Extracted records:
■ ■ ■

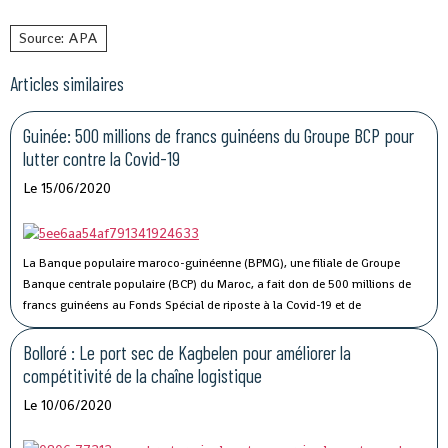
Source: APA
Articles similaires
Guinée: 500 millions de francs guinéens du Groupe BCP pour
lutter contre la Covid-19
Le 15/06/2020
La Banque populaire maroco-guinéenne (BPMG), une filiale de Groupe
Banque centrale populaire (BCP) du Maroc, a fait don de 500 millions de
francs guinéens au Fonds Spécial de riposte à la Covid-19 et de
stabilisation économique de la Guinée.
Bolloré : Le port sec de Kagbelen pour améliorer la
compétitivité de la chaîne logistique
Le 10/06/2020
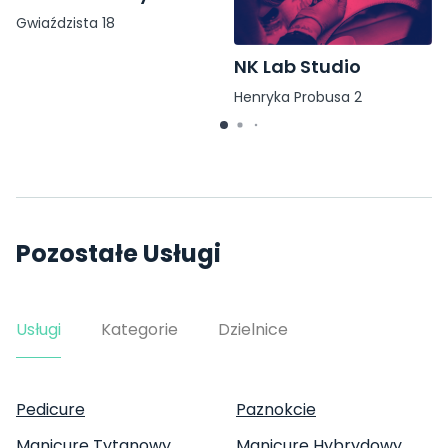
Gwiaździsta 18
NK Lab Studio
Henryka Probusa 2
Pozostałe Usługi
Usługi
Kategorie
Dzielnice
Pedicure
Paznokcie
Manicure Tytanowy
Manicure Hybrydowy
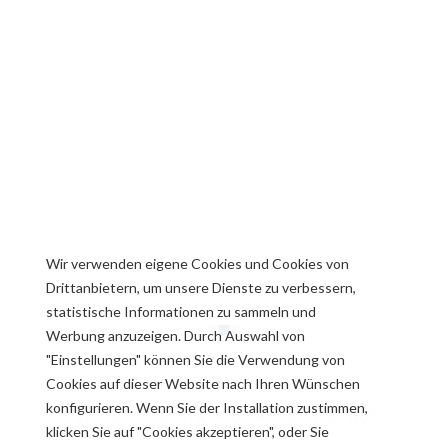
Wir verwenden eigene Cookies und Cookies von
Drittanbietern, um unsere Dienste zu verbessern,
statistische Informationen zu sammeln und
Werbung anzuzeigen. Durch Auswahl von
"Einstellungen" können Sie die Verwendung von
Cookies auf dieser Website nach Ihren Wünschen
Voll ausgestattete
konfigurieren. Wenn Sie der Installation zustimmen,
klicken Sie auf "Cookies akzeptieren", oder Sie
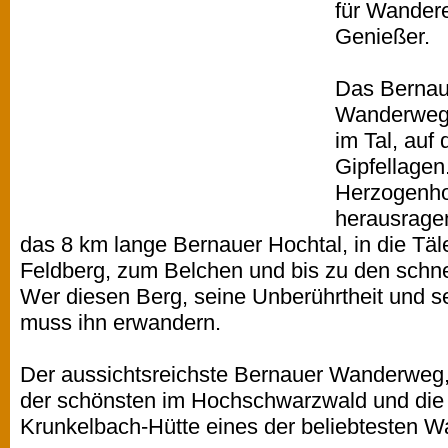
für Wanderer
Genießer.
Das Bernau
Wanderwege
im Tal, auf
Gipfellage
Herzogenhor
herausragen
das 8 km lange Bernauer Hochtal, in die T
Feldberg, zum Belchen und bis zu den schne
Wer diesen Berg, seine Unberührtheit und se
muss ihn erwandern.
Der aussichtsreichste Bernauer Wanderweg,
der schönsten im Hochschwarzwald und die
Krunkelbach-Hütte eines der beliebtesten W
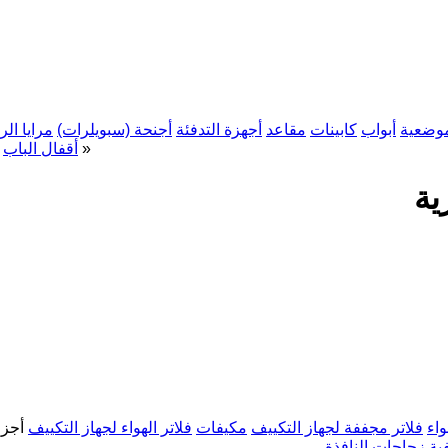
موضعية
أبواب
كابينات
مقاعد
أجهزة التدفئة
أجنحة (سبويلرات)
مرايا الر
»
أقفال الباب
ية
اء
فلاتر مجففة لجهاز التكييف
مكيفات
فلاتر الهواء لجهاز التكييف
أجزا
فية
زجاجات النافذة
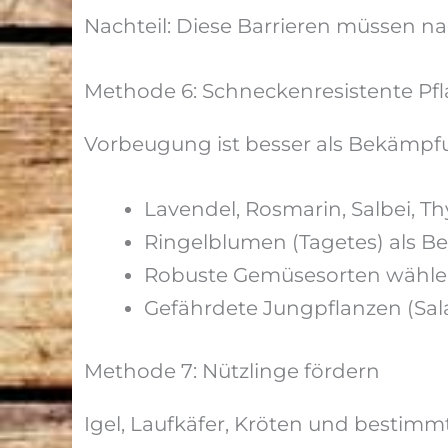
Nachteil: Diese Barrieren müssen 
Methode 6: Schneckenresistente Pfl
Vorbeugung ist besser als Bekämpf
Lavendel, Rosmarin, Salbei, T
Ringelblumen (Tagetes) als B
Robuste Gemüsesorten wählen
Gefährdete Jungpflanzen (Sal
Methode 7: Nützlinge fördern
Igel, Laufkäfer, Kröten und bestimm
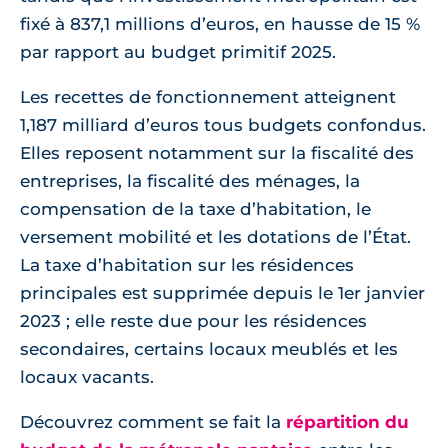
fixé à 837,1 millions d’euros, en hausse de 15 %
par rapport au budget primitif 2025.
Les recettes de fonctionnement atteignent
1,187 milliard d’euros tous budgets confondus.
Elles reposent notamment sur la fiscalité des
entreprises, la fiscalité des ménages, la
compensation de la taxe d’habitation, le
versement mobilité et les dotations de l’État.
La taxe d’habitation sur les résidences
principales est supprimée depuis le 1er janvier
2023 ; elle reste due pour les résidences
secondaires, certains locaux meublés et les
locaux vacants.
Découvrez comment se fait la
répartition du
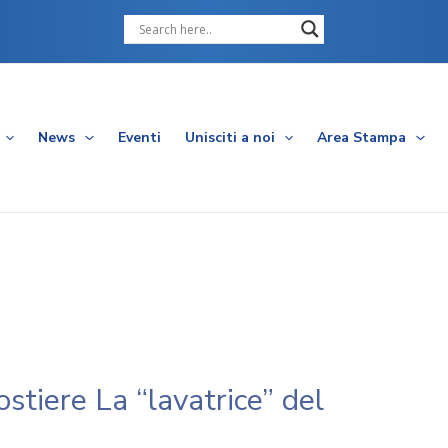
Cerca
News
Eventi
Unisciti a noi
Area Stampa
ostiere La “lavatrice” del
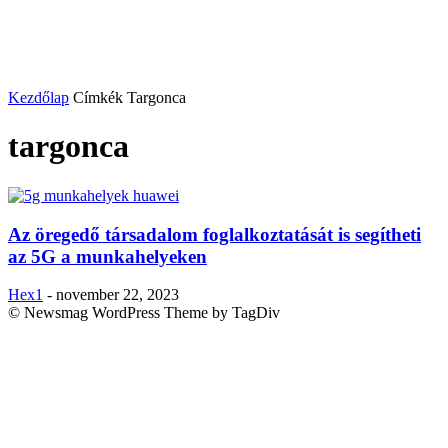
Kezdőlap
Címkék
Targonca
targonca
Az öregedő társadalom foglalkoztatását is segítheti
az 5G a munkahelyeken
Hex1
-
november 22, 2023
© Newsmag WordPress Theme by TagDiv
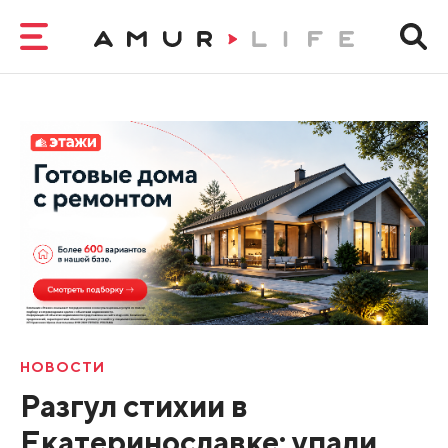
НОВОСТИ
Разгул стихии в
Екатеринославке: упали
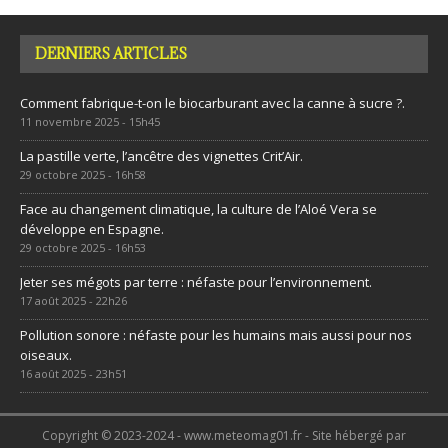
DERNIERS ARTICLES
Comment fabrique-t-on le biocarburant avec la canne à sucre ?.
11 novembre 2025 - 15h45
La pastille verte, l’ancêtre des vignettes Crit’Air.
29 octobre 2025 - 16h58
Face au changement climatique, la culture de l’Aloé Vera se
développe en Espagne.
29 octobre 2025 - 16h53
Jeter ses mégots par terre : néfaste pour l’environnement.
17 août 2025 - 22h26
Pollution sonore : néfaste pour les humains mais aussi pour nos
oiseaux.
16 août 2025 - 23h51
Copyright © 2023-2024 - www.meteomag01.fr - Site hébergé par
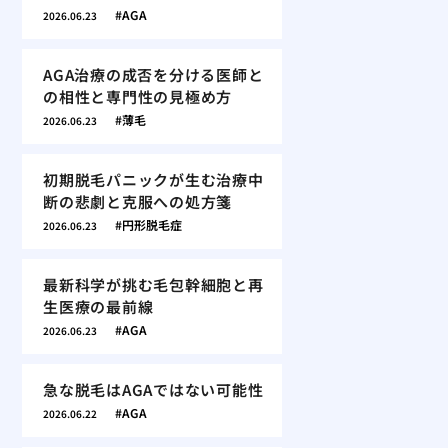
AGA
2026.06.23
AGA治療の成否を分ける医師と
の相性と専門性の見極め方
薄毛
2026.06.23
初期脱毛パニックが生む治療中
断の悲劇と克服への処方箋
円形脱毛症
2026.06.23
最新科学が挑む毛包幹細胞と再
生医療の最前線
AGA
2026.06.23
急な脱毛はAGAではない可能性
AGA
2026.06.22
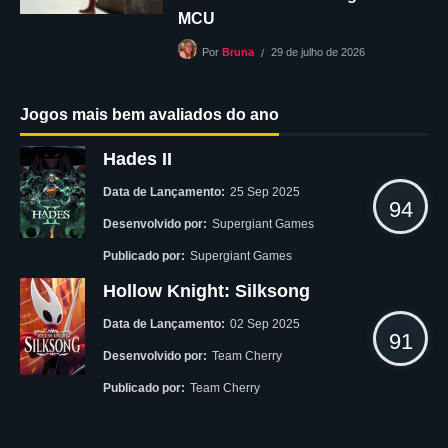
MCU
29 de julho de 2026
Por
Bruna
Jogos mais bem avaliados do ano
Hades II
Data de Lançamento:
25 Sep 2025
94
Desenvolvido por:
Supergiant Games
Publicado por:
Supergiant Games
Hollow Knight: Silksong
Data de Lançamento:
02 Sep 2025
91
Desenvolvido por:
Team Cherry
Publicado por:
Team Cherry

■ ■ ■

● **TO DO**
Could you rewrite the material from its beginning through the line containing "stabilisation économique de la Guinée.", changing "Covid-19" to "COVID-19" and keeping everything else the same, with the pictures left out?

● **RESPONSE TO THIS EXERCISE**
Source: APA
Articles similaires
Guinée: 500 millions de francs guinéens du Groupe BCP pour
lutter contre la COVID-19
Le 15/06/2020
La Banque populaire maroco-guinéenne (BPMG), une filiale de Groupe
Banque centrale populaire (BCP) du Maroc, a fait don de 500 millions de
francs guinéens au Fonds Spécial de riposte à la COVID-19 et de
stabilisation économique de la Guinée.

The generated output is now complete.